Introduction
I constructed a supertagging model that used n-grams to predict a tag sequence for a chord sequence. For a comparison of different parameters, see NgramSupertaggingModels. In short, most parameters didn't make much difference, so I settled on a standard set and stuck with them. Bigram models worked best.
I call this model St+Parse.
I also constructed a model of tonal space paths predicted directly from chord sequences (without using the grammar/parser at all). See GrammarlessModels for details. The parameters to the model were identical to those used for the supertagging model.
I call this model Ngram.
Finally, I constructed a backoff model that tries to use the supertagging model and falls back to the tonal space path returned by the grammarless model if no full parse can be found.
I call the combined model St+Parse+Ngram.
All models are evaluated on the precision, recall and f-score of the most probable tonal space path they return. These are all evaluated using 10-fold cross-validation on the JazzCorpus.

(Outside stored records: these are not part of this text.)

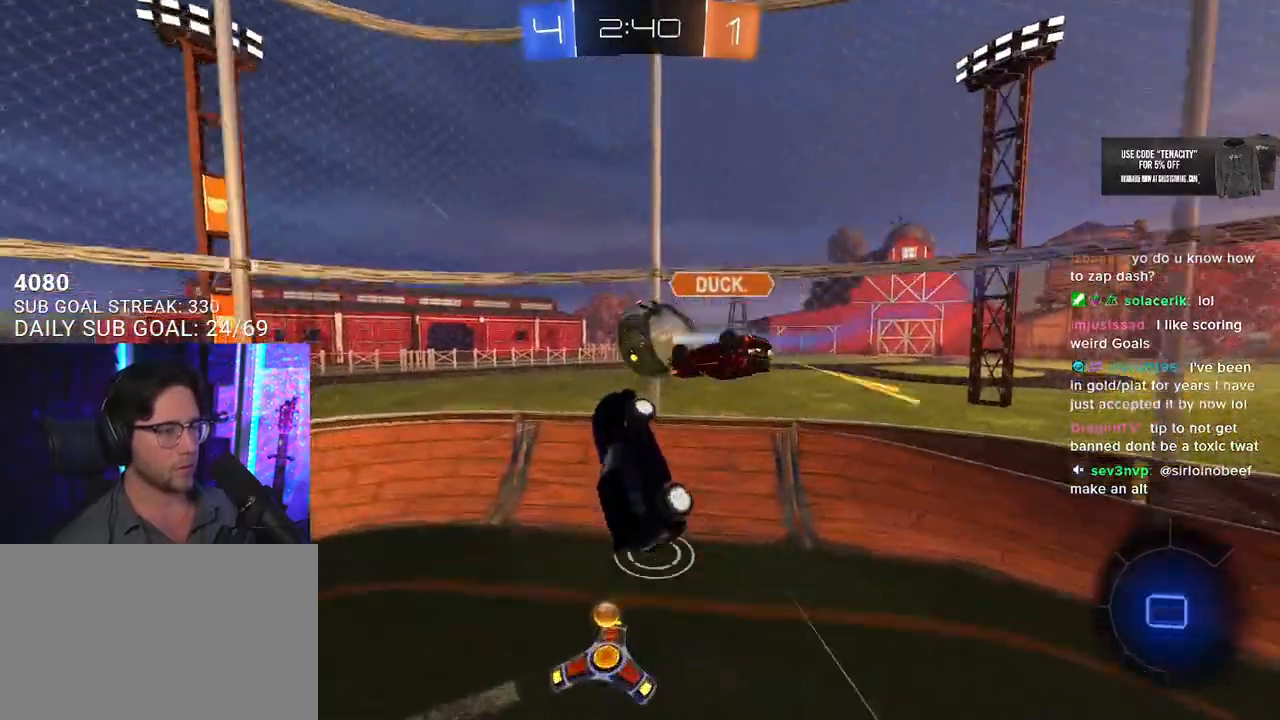
{"buttons": ["TRIANGLE", "R2"], "left_stick": "left", "right_stick": "center", "button_events": [[33, "R1", "up"], [133, "L3", "up"], [500, "TRIANGLE", "down"]]}
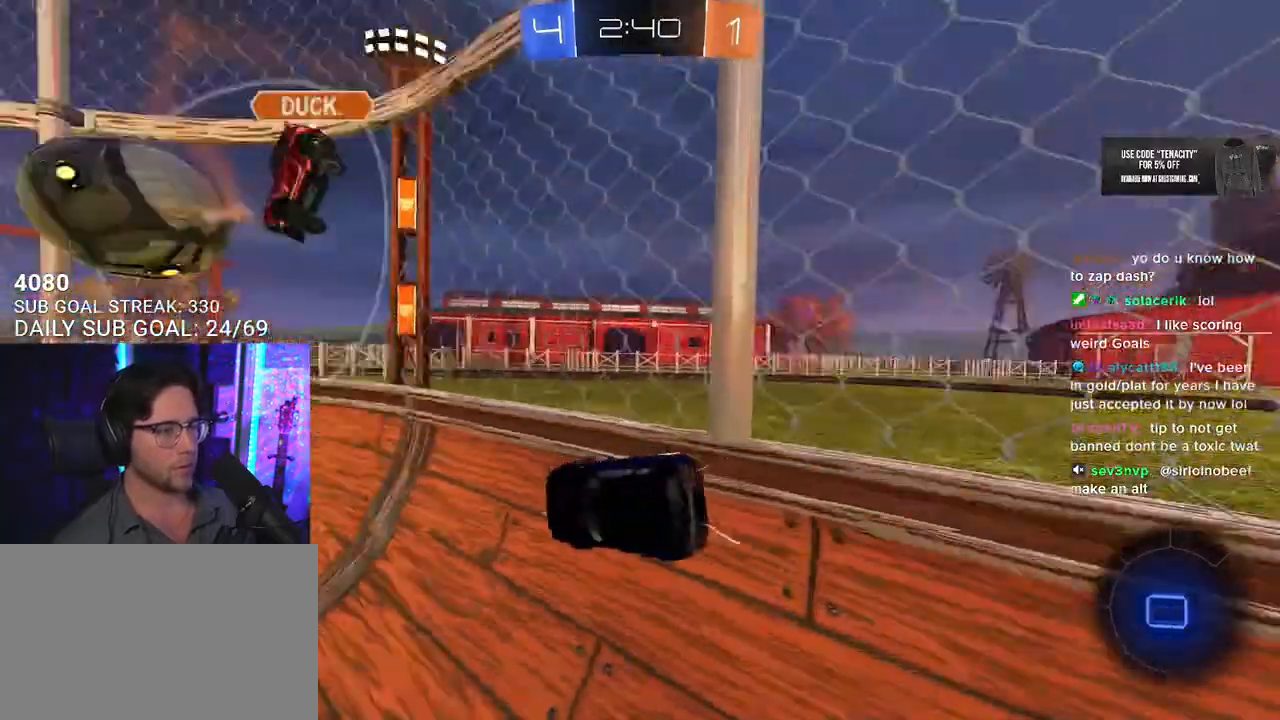
{"buttons": ["R2"], "left_stick": "left", "right_stick": "center", "button_events": [[117, "TRIANGLE", "up"]]}
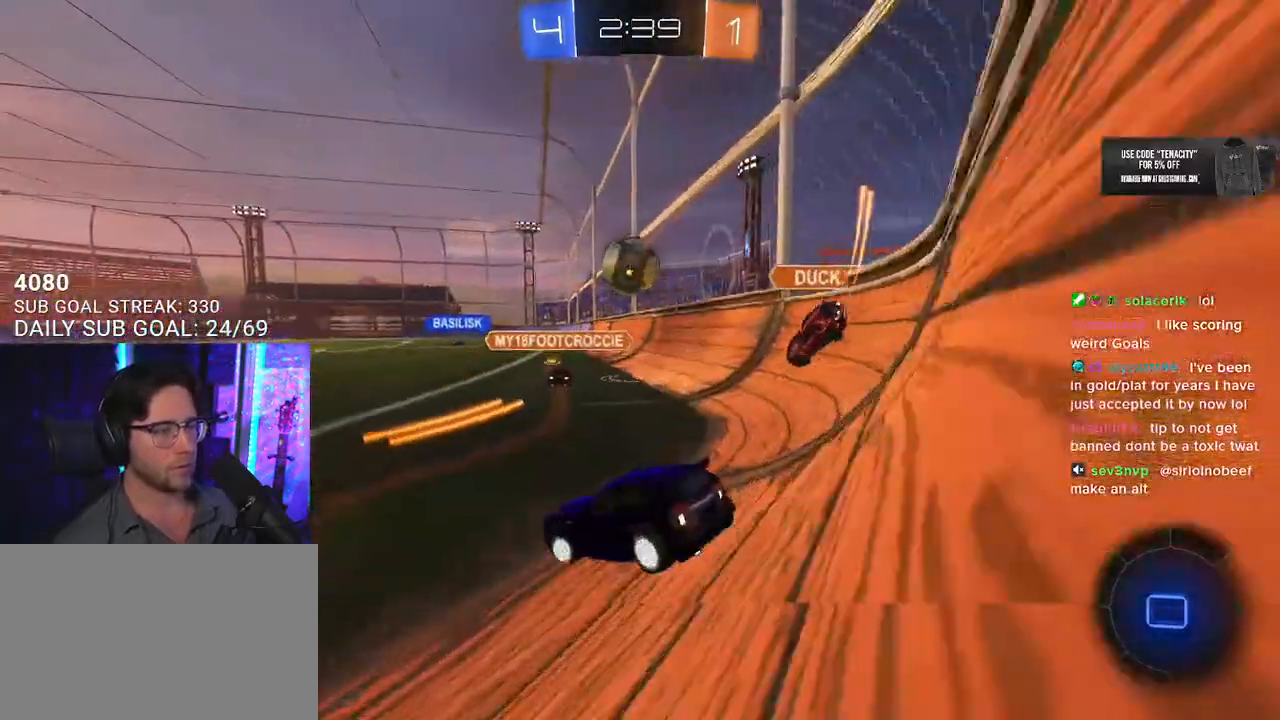
{"buttons": ["R2"], "left_stick": "up-right", "right_stick": "center", "button_events": []}
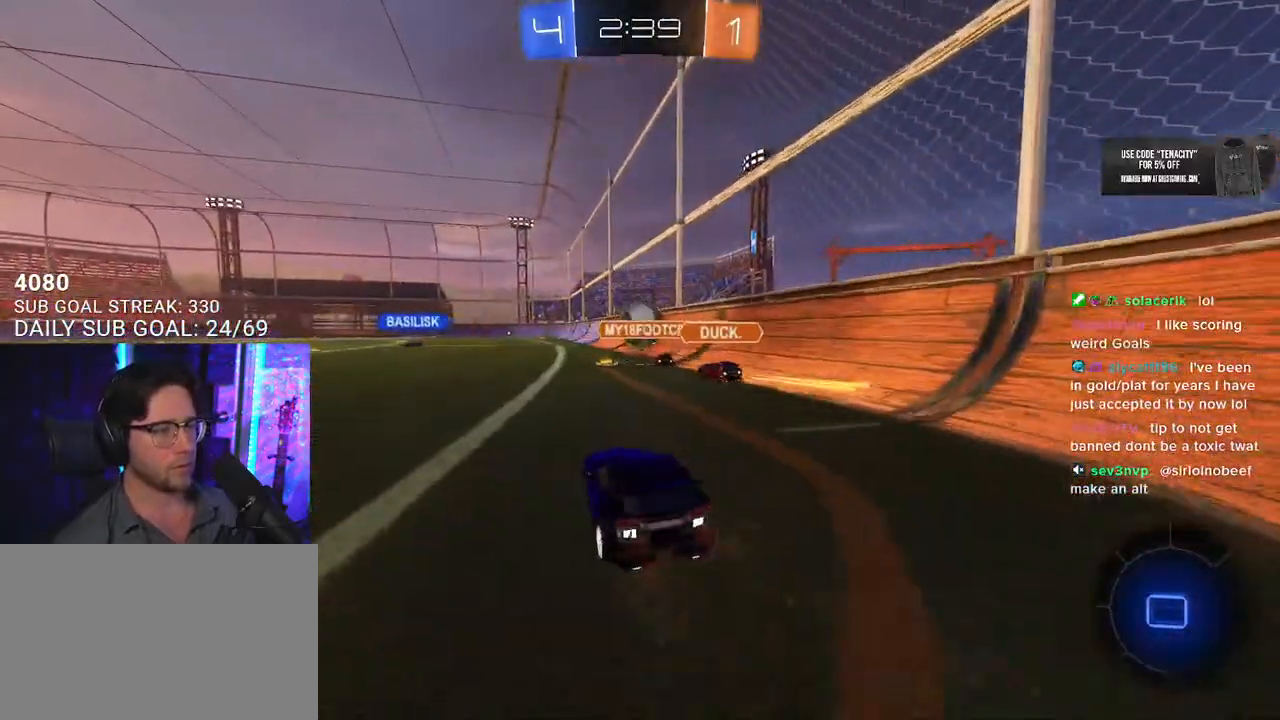
{"buttons": ["L2", "R2"], "left_stick": "down-left", "right_stick": "center", "button_events": [[17, "R1", "down"], [33, "CROSS", "down"], [83, "L2", "down"], [200, "L2", "up"], [217, "R1", "up"], [217, "SQUARE", "down"], [267, "CROSS", "up"], [283, "SQUARE", "up"], [283, "TRIANGLE", "down"], [333, "L2", "down"], [333, "TRIANGLE", "up"]]}
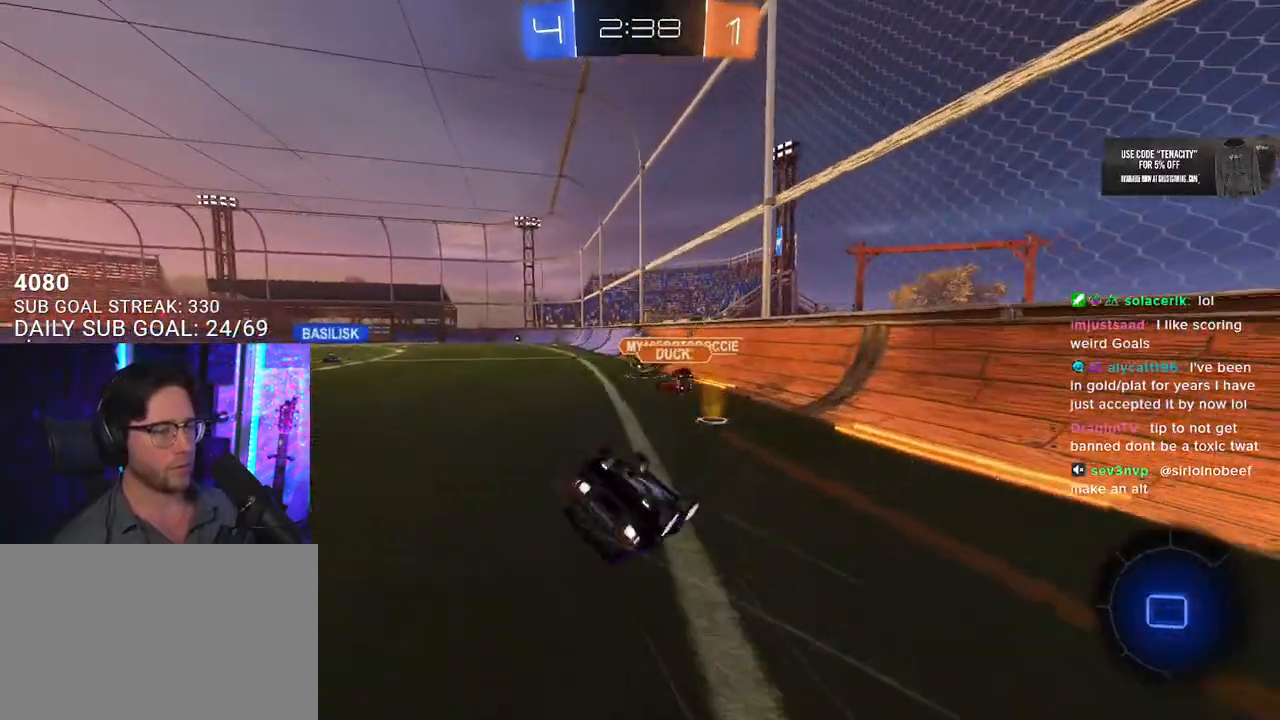
{"buttons": ["R2"], "left_stick": "down-left", "right_stick": "center", "button_events": [[483, "L2", "up"]]}
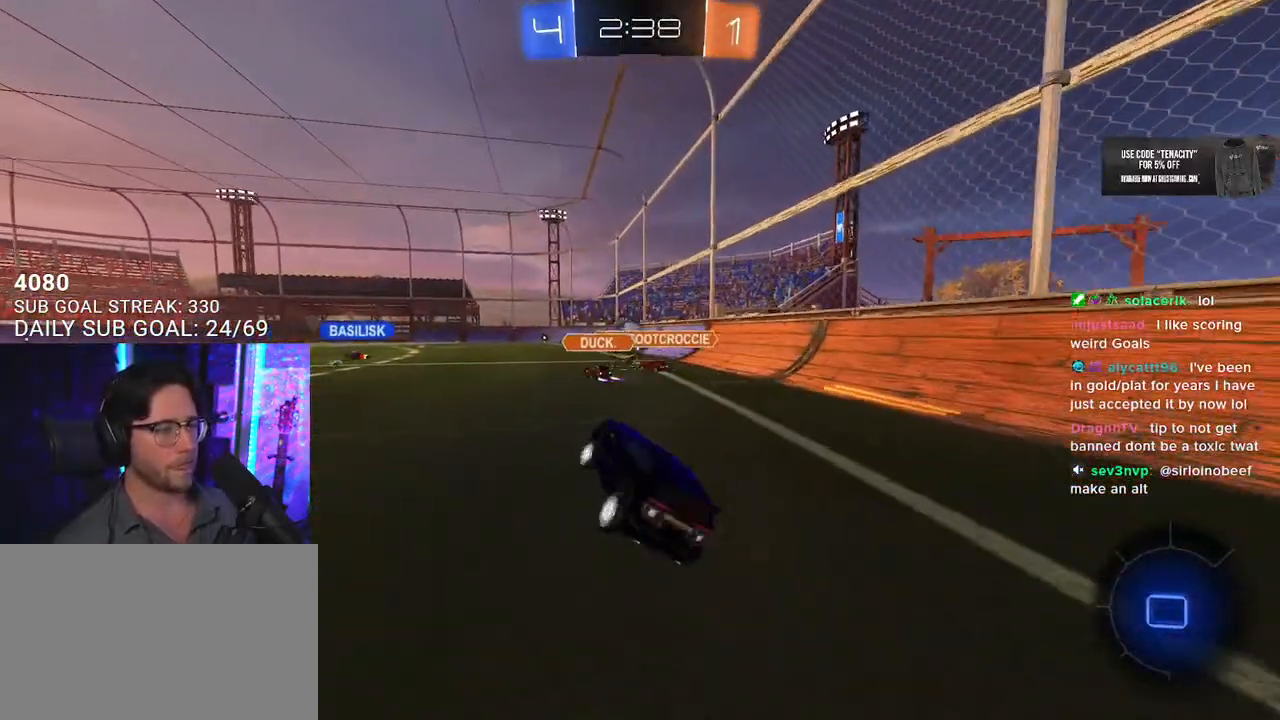
{"buttons": ["CROSS", "SQUARE", "R1", "R2"], "left_stick": "down", "right_stick": "center", "button_events": [[300, "R1", "down"], [333, "CROSS", "down"], [383, "CROSS", "up"], [400, "L2", "down"], [450, "CROSS", "down"], [483, "SQUARE", "down"], [500, "L2", "up"]]}
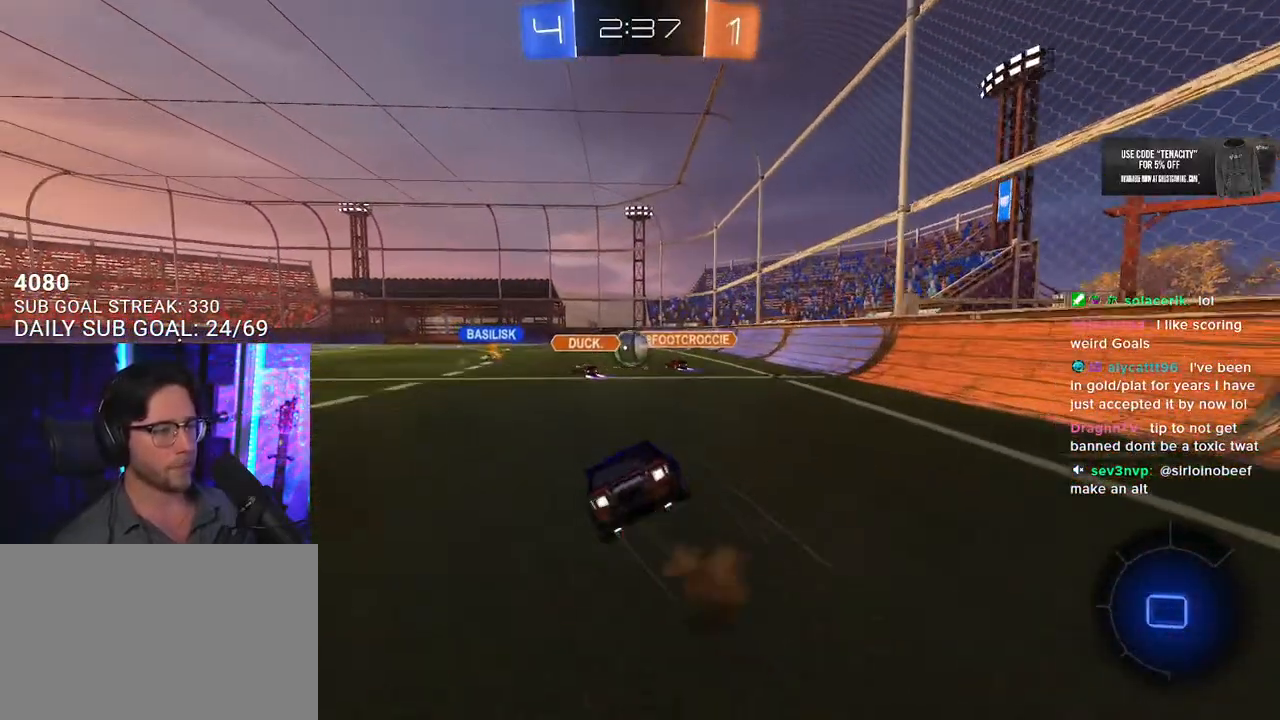
{"buttons": ["L2"], "left_stick": "left", "right_stick": "center", "button_events": [[33, "CROSS", "up"], [33, "R1", "up"], [133, "L2", "down"], [133, "SQUARE", "up"], [333, "R2", "up"]]}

For a fuller description of the models and analysis of the results, see the document Quantifying the Contribution of the Jazz Grammar over a Pure Statistical Baseline.
St+Parse results
I evaluated a bigram model, with the parameters described on NgramSupertaggingModels.
Precision |
89.9% |
Recall |
61.9% |
F-score |
73.3% |
The trigram didn't do any better, presumably because it's overfitting the data (see below).
Ngram results
I evaluated a pure bigram model with the same parameters.
Precision |
74.6% |
Recall |
82.1% |
F-score |
78.2% |
St+Parse+Ngram results
Again, bigram models, the same as the above.
Precision |
81.7% |
Recall |
88.0% |
F-score |
84.7% |
Comparison
All of that in one table:
Model |
Precision |
Recall |
F-score |
Coverage |
St+Parse |
89.9% |
61.9% |
73.3% |
75.0% |
Ngram |
74.6% |
82.1% |
78.2% |
100% |
St+Parse+Ngram |
81.7% |
88.0% |
84.7% |
100% |
Trigrams
You'd imagine trigrams would be able to do a better job, but in fact the results come out similarly, in fact a little lower. I tried St+Parse and Ngram with trigram models instead (otherwise the same parameters).
Model |
Precision |
Recall |
F-score |
Coverage |
St+Parse |
89.5% |
56.9% |
69.6% |
71.1% |
Ngram |
74.2% |
82.2% |
78.0% |
100% |
My assumption is that the results are lower because the models are overfitting the data. I tried comparing the performance of the St+Parse bigram and trigram models when they're trained on the full dataset and tested on the same data.
Model |
Precision |
Recall |
F-score |
Coverage |
St+Parse bigram |
93.2% |
65.0% |
76.6% |
76.3% |
St+Parse trigram |
93.1% |
68.9% |
79.2% |
78.9% |
These results support my suggestion of overfitting. Although the trigram model performed worse in cross-validation than the bigram model, it does do slightly better than a bigram when tested on the data it's trained on.